━━━━━ Document text ━━━━━
Thermal properties and adhesion strength of modified soybean storage proteins

Soy proteins have shown great potential for adhesive and resin applications. This investigation characterized the thermal and adhesive properties of the major soy protein components conglycinin (7S) and glycinin (11S) after chemical modification. These globulins were extracted from defatted soy flour, then modified with either sodium hydroxide, sodium dodecyl sulfate (SDS), or urea. Modified 7S, 11S, and mixtures of 7S and 11S at varying ratios were evaluated for gluing strength with cherry veneer plywood and for thermal denaturation using DSC. Adhesive strength and water resistance were significantly improved for all proteins modified with sodium hydroxide. Gluing strength and water resistance were improved for SDS- and urea-modified proteins containing greater portions of 7S globulins. The opposite behavior was observed for proteins containing large amounts of 11S globulins. DSC results showed that the temperatures of denaturation (T-d) decreased for the proteins modified with sodium hydroxide or urea, whereas the T-d values of proteins modified with SIDS were similar to the unmodified proteins. These results suggested that, at the concentrations studied, sodium hydroxide or urea could denature soybean protein more effectively than SDS, resulting in lower protein thermal stability. Soybean proteins with high ratios of 11S had more ordered structures, as evidenced by the high enthalpy values of protein denaturation observed in DSC measurements.
━━━━━
### Assignment A
Please say whether each statement agrees with the soy protein abstract, answering yes or no and quoting the deciding words: (i) the soybean globulins were extracted from full-fat soy flour; (ii) the temperatures of denaturation dropped for proteins modified with urea; (iii) sodium hydroxide treatment improved adhesive strength for all the proteins.
### Assignment B
Translate this sentence from the soy protein abstract into Spanish: "Soy proteins have shown great potential for adhesive and resin applications."
### Assignment C
According to the soy protein abstract, what material were the modified proteins glued with to evaluate gluing strength?
The entries play no part in this work.
━━━━━ Input data ━━━━━
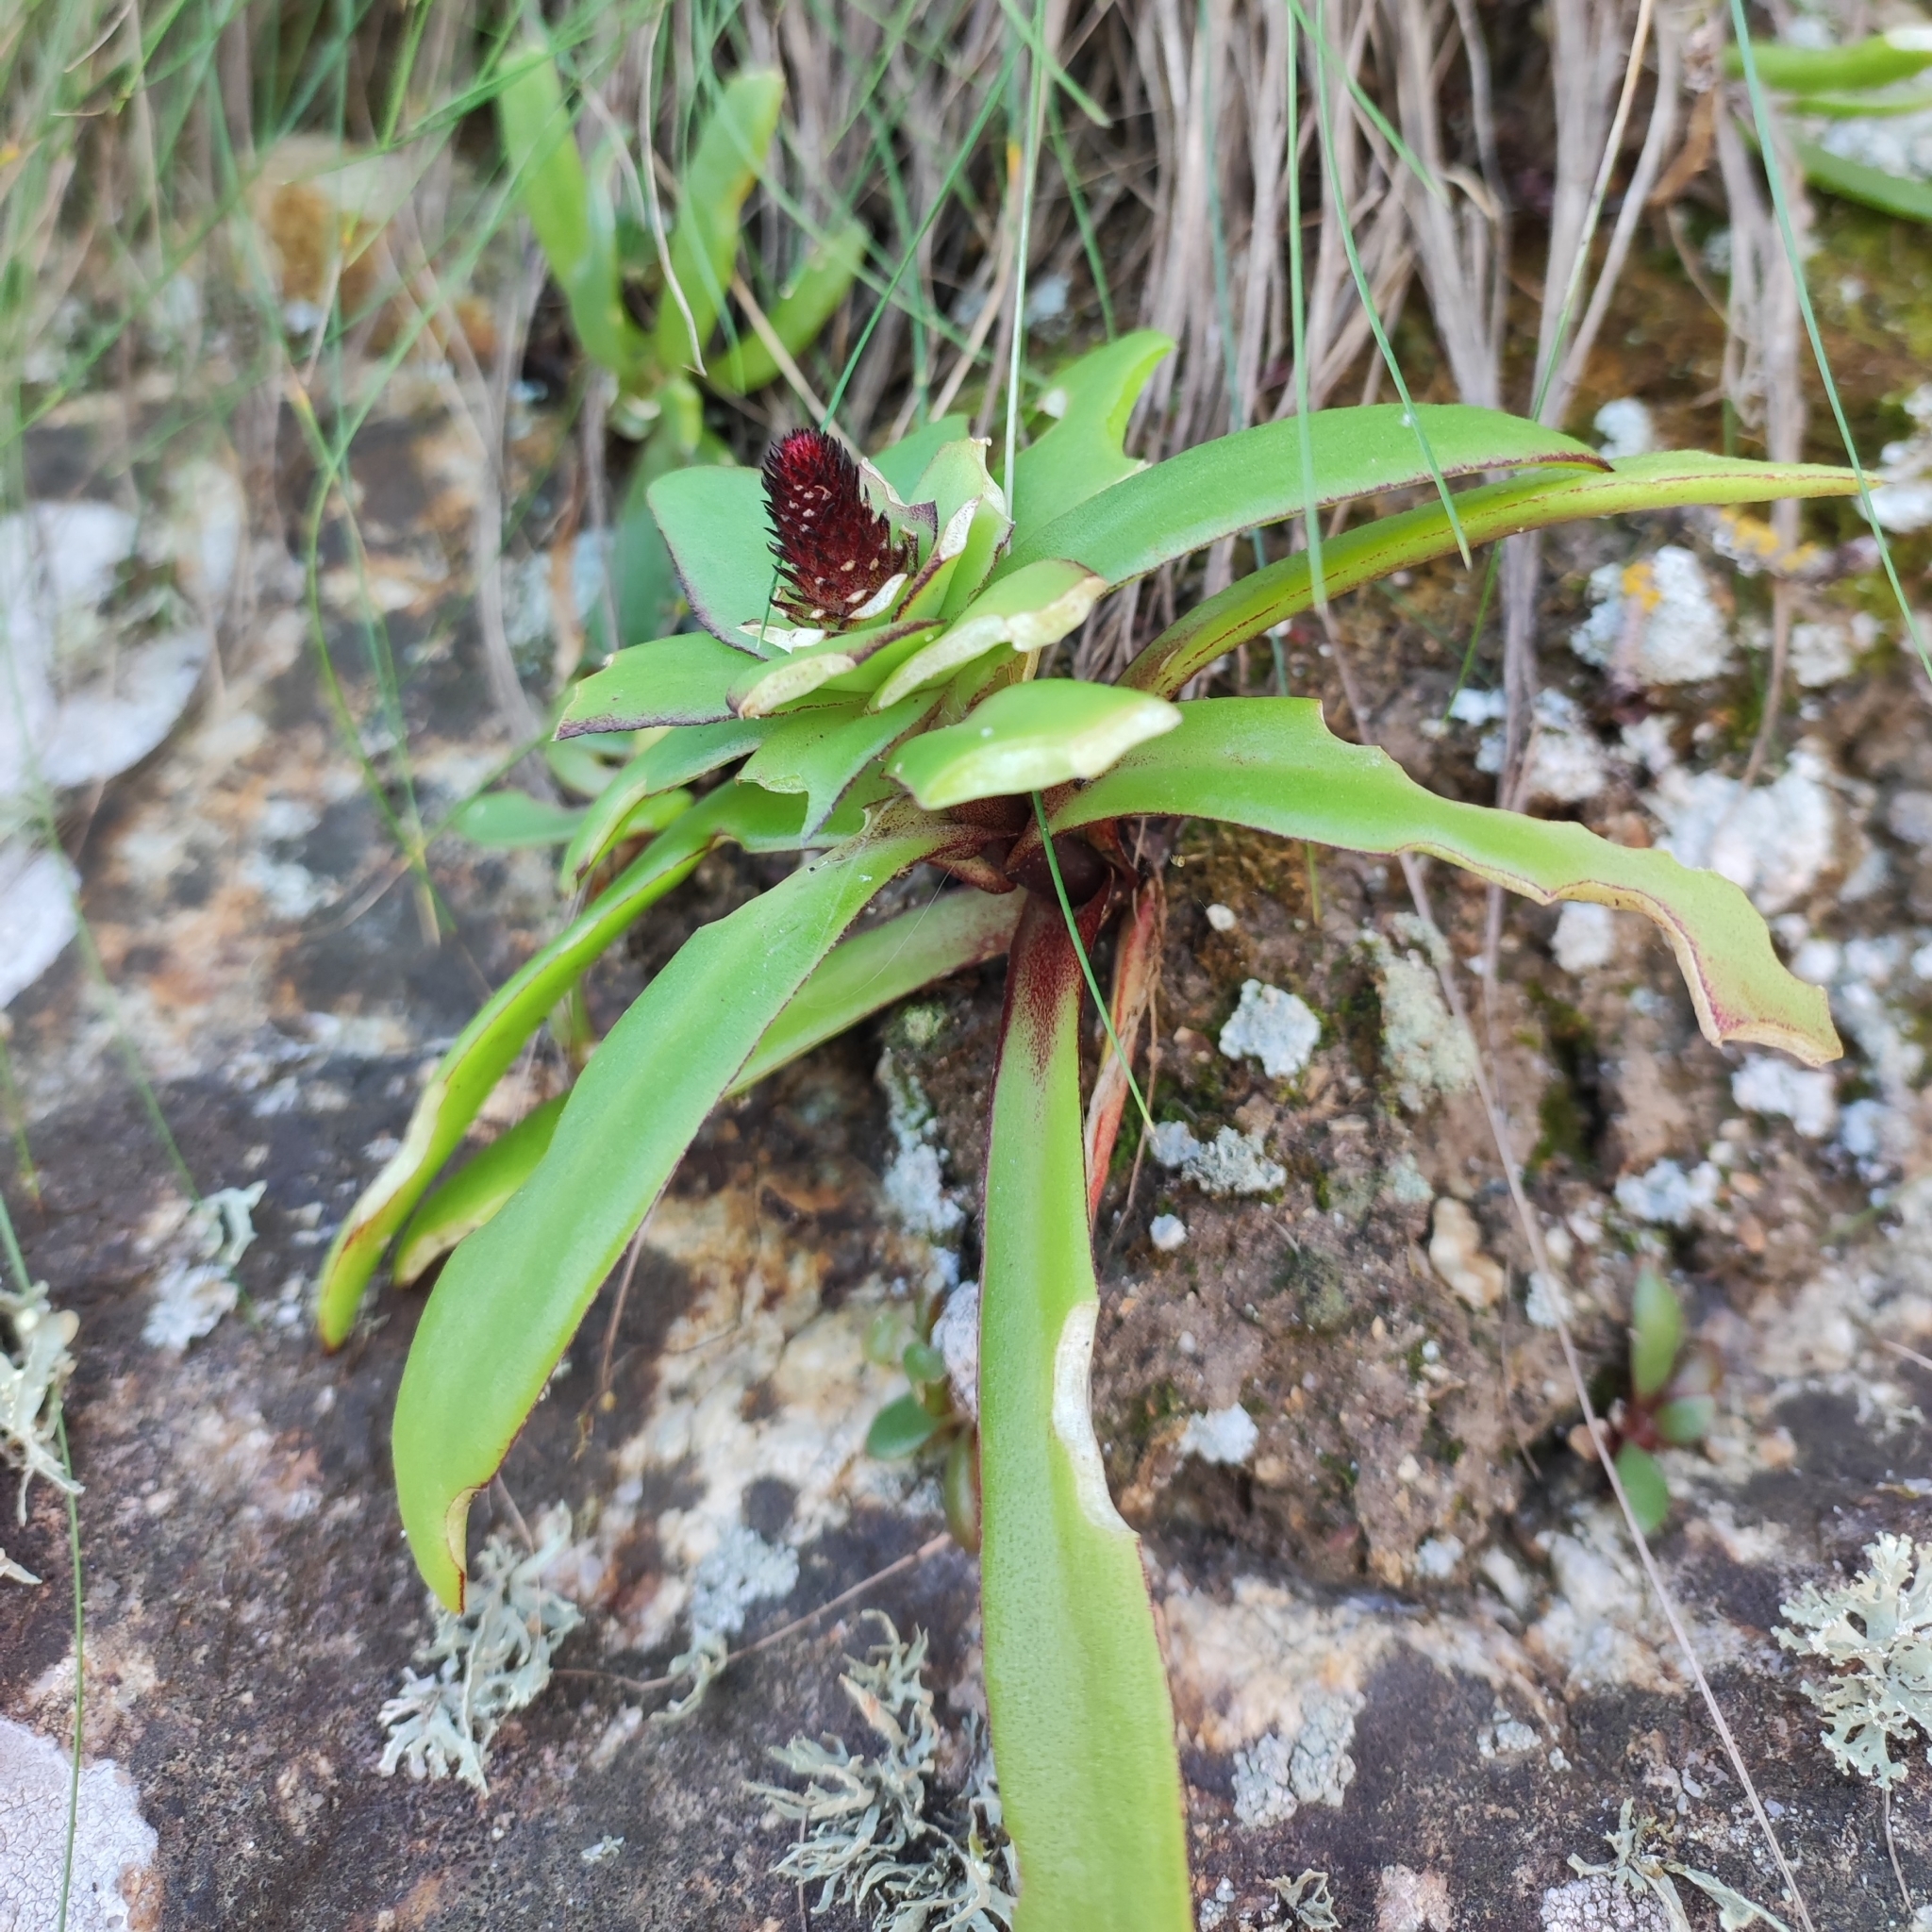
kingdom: Plantae
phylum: Tracheophyta
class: Magnoliopsida
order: Saxifragales
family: Crassulaceae
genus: Orostachys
━━━━━
### Your response A
(i) No: "These globulins were extracted from defatted soy flour"
(ii) Yes: "DSC results showed that the temperatures of denaturation (T-d) decreased for the proteins modified with sodium hydroxide or urea"
(iii) Yes: "Adhesive strength and water resistance were significantly improved for all proteins modified with sodium hydroxide."

### Your response B
Las proteínas de soya han mostrado un gran potencial para aplicaciones en adhesivos y resinas.

### Your response C
Cherry veneer plywood.